While sitting in the local Nepalese restaurant with my dad, we were enjoying our butter chicken curry and our spicy tandoori when I sprung a quick interview about customer service on him. Conversations like this don’t happen very often, so I wanted to take this opportunity to find out a bit more about my dad and what he thought about the values of the company I am currently aspiring to work at. He was born in Wisconsin and came to Japan in his early 30’s. He has five daughters and loves to write. The interview was simple, and I had a lot of fun asking him the questions.

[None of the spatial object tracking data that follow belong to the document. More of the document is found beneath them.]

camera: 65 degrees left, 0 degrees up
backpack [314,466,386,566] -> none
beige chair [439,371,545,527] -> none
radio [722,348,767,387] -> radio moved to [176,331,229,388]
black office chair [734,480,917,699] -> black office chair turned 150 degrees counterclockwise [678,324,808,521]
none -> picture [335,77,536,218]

When you were younger, did you do anything related to customer service?
No.
Not at all? Not even a bar or something?
Oh yeah, I did that when I was younger.
How was that?
I hated it.
Why?
People are jerks, and it stunk like smoke all the time. There were a lot of rude people.
Was this in Wisconsin? There weren’t any other customer service jobs?

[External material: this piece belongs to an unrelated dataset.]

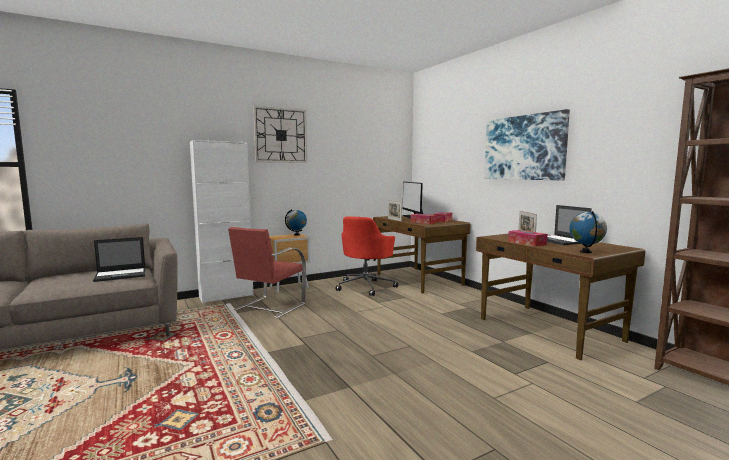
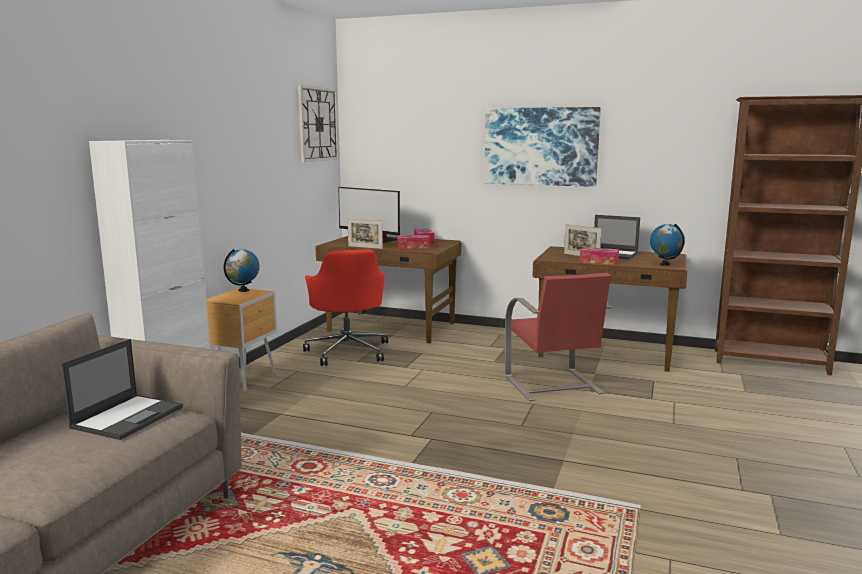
camera: 40 degrees left, 5 degrees up
red chair [228,227,306,318] -> red chair moved to [505,273,611,401]
wall clock [253,106,307,163] -> wall clock moved to [298,85,339,162]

I worked at a flouring company as well. I was the manager of a warehouse.
Did you learn anything interesting while you were there?
Yeah, that if I keep doing this I will have a sore back. The stuff was heavy.
What are the customer service difference between American and Japan?
I think in Japan its more formal and ceremonial.
The Buffer Values and my dad’s take on them:
- Choose Positivity
Do what you like. Try to make every situation positive. Try to learn something.
- Default to Transparency
Yeah, thats a good idea. They should tell everybody about what’s going on. Don’t keep any secrets.
- Focus on Self-Improvment
You got to always try harder I guess.
- Be a no-ego doer
We all have an ego.
- Listen first, then listen more
You should do more listening than talking.
- Communicate with Clarity
To be clear. I’d like to have everything clear, otherwise how do you know what’s happening? You don’t want to be in a fog. You will have accidents if you are in a fog.
- Make time to reflect
See how things went in the past and see wants going on. How things are working. Ask yourself, did this work for me? Thats what memories are for. Other things can be to watch your reflection in the mirror, stretching, et cetera.
- Live Smarter, Not Harder
Yeah, I agree wight hat one 100%, thats my motto. I’m going to tattoo that on my forehead. Why would you want to do everything the harder way?
- Show gratitude
Simple stuff. Compliments. Say something nice. Depends who you are talking to but saying thank you is the easiest.
- Do the right thing
Do the right thing! Good idea. What would the right thing be? The right thing would be to do things that you love, but don’t hurt other people.